Reproduce everything from the start of the records down to the line containing "### 7、远程版本库", both ends included, with "repositoryName" swapped for "projectName" and all else unchanged. Omit the pictures from your answer.

Study material:
┌──

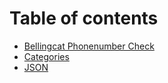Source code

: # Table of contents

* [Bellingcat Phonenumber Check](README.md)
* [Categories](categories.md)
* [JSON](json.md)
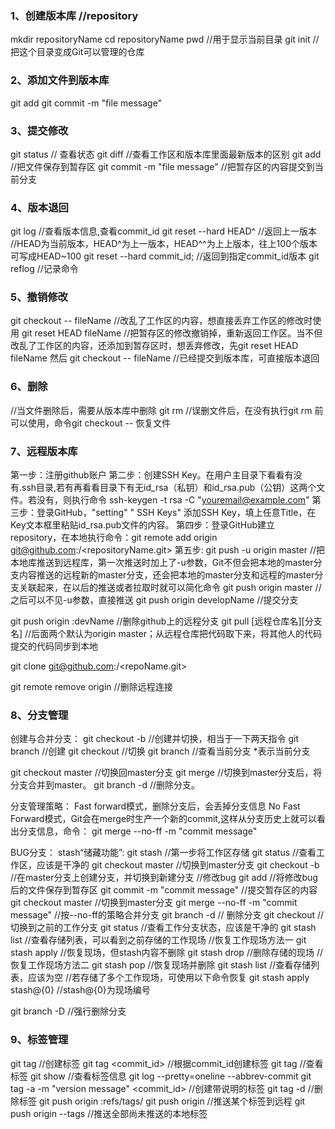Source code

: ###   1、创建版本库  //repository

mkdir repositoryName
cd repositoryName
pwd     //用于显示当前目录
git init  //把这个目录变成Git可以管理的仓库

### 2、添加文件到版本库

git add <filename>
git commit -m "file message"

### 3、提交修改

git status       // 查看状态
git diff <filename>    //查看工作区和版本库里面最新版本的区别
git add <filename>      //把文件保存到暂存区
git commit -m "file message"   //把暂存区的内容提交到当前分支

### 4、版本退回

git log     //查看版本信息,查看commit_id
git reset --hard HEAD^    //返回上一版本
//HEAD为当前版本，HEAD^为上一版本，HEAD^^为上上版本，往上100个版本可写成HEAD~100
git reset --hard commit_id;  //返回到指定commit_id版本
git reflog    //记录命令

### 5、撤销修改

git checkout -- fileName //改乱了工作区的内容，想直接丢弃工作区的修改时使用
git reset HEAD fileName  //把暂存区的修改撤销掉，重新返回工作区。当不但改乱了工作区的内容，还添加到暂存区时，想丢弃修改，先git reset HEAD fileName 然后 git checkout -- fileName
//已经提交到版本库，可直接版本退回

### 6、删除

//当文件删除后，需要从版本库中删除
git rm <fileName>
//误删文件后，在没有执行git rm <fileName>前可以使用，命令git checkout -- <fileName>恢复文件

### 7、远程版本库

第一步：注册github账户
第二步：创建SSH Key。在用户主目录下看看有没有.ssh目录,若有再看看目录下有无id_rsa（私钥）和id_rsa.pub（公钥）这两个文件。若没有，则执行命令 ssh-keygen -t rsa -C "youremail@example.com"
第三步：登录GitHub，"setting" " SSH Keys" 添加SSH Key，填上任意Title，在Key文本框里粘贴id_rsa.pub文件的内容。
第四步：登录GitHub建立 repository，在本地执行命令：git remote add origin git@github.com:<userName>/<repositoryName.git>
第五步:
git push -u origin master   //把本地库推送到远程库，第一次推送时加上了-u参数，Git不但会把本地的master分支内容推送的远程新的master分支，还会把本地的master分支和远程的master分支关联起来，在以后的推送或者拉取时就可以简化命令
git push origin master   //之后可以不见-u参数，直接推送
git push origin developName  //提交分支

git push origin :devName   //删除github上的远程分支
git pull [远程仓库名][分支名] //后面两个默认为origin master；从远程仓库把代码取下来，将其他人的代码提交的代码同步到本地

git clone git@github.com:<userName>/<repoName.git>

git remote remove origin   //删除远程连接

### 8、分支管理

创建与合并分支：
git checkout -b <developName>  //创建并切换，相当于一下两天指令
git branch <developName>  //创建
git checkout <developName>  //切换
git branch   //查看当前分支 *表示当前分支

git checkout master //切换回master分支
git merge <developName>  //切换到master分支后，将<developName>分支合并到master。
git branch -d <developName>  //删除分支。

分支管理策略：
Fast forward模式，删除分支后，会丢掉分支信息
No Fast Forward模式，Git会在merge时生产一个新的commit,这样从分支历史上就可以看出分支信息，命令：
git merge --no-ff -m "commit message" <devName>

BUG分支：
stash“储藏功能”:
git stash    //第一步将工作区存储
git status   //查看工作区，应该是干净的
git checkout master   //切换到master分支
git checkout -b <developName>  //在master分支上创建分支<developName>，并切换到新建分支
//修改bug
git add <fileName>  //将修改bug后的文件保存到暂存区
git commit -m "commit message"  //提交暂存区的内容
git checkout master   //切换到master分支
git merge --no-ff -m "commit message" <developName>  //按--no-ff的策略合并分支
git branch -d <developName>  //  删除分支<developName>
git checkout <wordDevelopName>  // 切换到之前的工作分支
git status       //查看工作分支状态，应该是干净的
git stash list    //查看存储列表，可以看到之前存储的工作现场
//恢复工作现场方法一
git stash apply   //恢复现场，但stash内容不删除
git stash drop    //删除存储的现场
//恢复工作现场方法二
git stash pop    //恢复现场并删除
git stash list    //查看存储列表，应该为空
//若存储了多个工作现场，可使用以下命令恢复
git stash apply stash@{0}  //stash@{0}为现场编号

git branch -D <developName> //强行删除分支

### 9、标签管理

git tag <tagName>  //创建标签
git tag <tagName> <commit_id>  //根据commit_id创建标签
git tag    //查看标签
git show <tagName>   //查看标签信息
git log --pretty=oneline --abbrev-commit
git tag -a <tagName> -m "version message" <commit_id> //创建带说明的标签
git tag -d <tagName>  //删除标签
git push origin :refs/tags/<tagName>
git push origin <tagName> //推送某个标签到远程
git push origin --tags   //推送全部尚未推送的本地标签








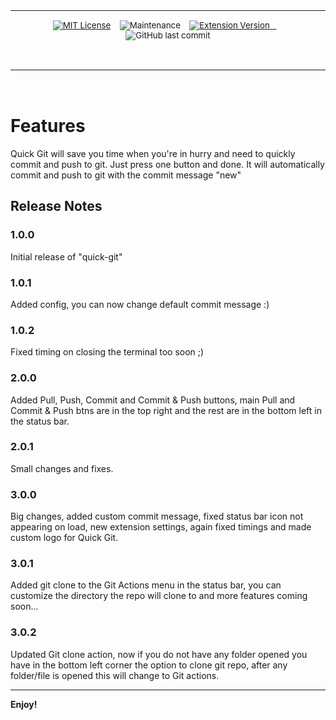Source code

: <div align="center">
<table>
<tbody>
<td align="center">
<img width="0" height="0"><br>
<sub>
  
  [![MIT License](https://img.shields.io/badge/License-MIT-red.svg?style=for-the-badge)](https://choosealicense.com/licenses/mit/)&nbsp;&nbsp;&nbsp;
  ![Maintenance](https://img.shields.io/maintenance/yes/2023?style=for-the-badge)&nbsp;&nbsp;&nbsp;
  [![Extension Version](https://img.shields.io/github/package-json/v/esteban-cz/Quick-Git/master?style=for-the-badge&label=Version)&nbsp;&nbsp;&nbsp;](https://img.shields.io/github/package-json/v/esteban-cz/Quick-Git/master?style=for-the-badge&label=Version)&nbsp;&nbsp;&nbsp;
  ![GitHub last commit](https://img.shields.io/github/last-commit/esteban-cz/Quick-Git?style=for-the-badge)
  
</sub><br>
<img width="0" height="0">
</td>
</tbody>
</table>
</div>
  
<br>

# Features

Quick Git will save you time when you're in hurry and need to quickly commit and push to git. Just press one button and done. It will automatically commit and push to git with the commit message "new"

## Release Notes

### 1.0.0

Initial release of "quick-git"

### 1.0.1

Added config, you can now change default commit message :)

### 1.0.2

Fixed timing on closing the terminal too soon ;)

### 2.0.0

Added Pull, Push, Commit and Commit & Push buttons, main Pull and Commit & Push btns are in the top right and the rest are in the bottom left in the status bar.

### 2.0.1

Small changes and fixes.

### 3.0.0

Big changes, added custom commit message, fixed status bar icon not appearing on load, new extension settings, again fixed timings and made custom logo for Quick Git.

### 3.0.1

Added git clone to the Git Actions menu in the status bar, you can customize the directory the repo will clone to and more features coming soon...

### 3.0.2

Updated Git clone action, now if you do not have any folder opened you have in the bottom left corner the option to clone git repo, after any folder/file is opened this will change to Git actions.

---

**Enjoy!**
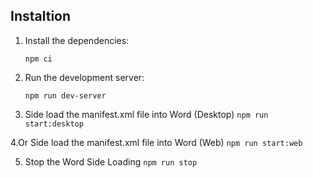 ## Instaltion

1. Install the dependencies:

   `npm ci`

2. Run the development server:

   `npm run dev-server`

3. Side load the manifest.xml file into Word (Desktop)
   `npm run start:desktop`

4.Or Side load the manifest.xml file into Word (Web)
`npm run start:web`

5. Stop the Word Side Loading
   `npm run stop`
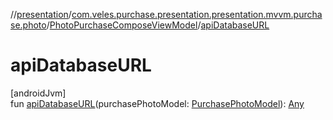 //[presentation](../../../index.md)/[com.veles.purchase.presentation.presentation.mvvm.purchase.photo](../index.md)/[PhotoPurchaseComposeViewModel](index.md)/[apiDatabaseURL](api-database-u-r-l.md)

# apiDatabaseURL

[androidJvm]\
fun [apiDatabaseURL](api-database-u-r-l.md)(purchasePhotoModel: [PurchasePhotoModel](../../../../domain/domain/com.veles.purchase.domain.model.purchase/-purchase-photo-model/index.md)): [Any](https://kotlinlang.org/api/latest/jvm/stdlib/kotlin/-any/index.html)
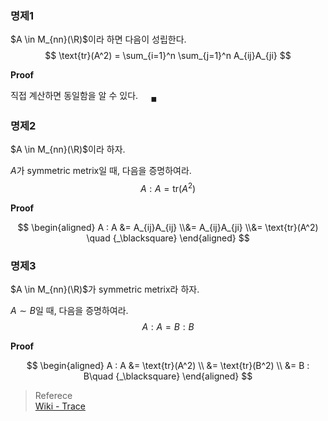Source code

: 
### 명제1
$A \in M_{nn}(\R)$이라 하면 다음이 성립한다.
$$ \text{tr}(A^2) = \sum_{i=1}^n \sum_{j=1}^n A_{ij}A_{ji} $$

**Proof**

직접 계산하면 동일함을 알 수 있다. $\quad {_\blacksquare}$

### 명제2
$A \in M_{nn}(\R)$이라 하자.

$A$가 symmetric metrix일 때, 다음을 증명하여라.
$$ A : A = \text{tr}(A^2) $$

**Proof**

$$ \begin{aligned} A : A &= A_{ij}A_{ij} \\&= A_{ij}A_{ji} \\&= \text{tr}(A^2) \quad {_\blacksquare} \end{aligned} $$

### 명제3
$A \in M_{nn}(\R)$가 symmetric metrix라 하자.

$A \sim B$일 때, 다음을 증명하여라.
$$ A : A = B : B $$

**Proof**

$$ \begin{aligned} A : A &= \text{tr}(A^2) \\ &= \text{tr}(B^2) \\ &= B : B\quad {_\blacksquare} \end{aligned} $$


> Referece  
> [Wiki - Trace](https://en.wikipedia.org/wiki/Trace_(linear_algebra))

└──

Completed task:
Source code

: # Table of contents

* [Bellingcat Phonenumber Check](README.md)
* [Categories](categories.md)
* [JSON](json.md)
Source code

: ###   1、创建版本库  //repository

mkdir projectName
cd projectName
pwd     //用于显示当前目录
git init  //把这个目录变成Git可以管理的仓库

### 2、添加文件到版本库

git add <filename>
git commit -m "file message"

### 3、提交修改

git status       // 查看状态
git diff <filename>    //查看工作区和版本库里面最新版本的区别
git add <filename>      //把文件保存到暂存区
git commit -m "file message"   //把暂存区的内容提交到当前分支

### 4、版本退回

git log     //查看版本信息,查看commit_id
git reset --hard HEAD^    //返回上一版本
//HEAD为当前版本，HEAD^为上一版本，HEAD^^为上上版本，往上100个版本可写成HEAD~100
git reset --hard commit_id;  //返回到指定commit_id版本
git reflog    //记录命令

### 5、撤销修改

git checkout -- fileName //改乱了工作区的内容，想直接丢弃工作区的修改时使用
git reset HEAD fileName  //把暂存区的修改撤销掉，重新返回工作区。当不但改乱了工作区的内容，还添加到暂存区时，想丢弃修改，先git reset HEAD fileName 然后 git checkout -- fileName
//已经提交到版本库，可直接版本退回

### 6、删除

//当文件删除后，需要从版本库中删除
git rm <fileName>
//误删文件后，在没有执行git rm <fileName>前可以使用，命令git checkout -- <fileName>恢复文件

### 7、远程版本库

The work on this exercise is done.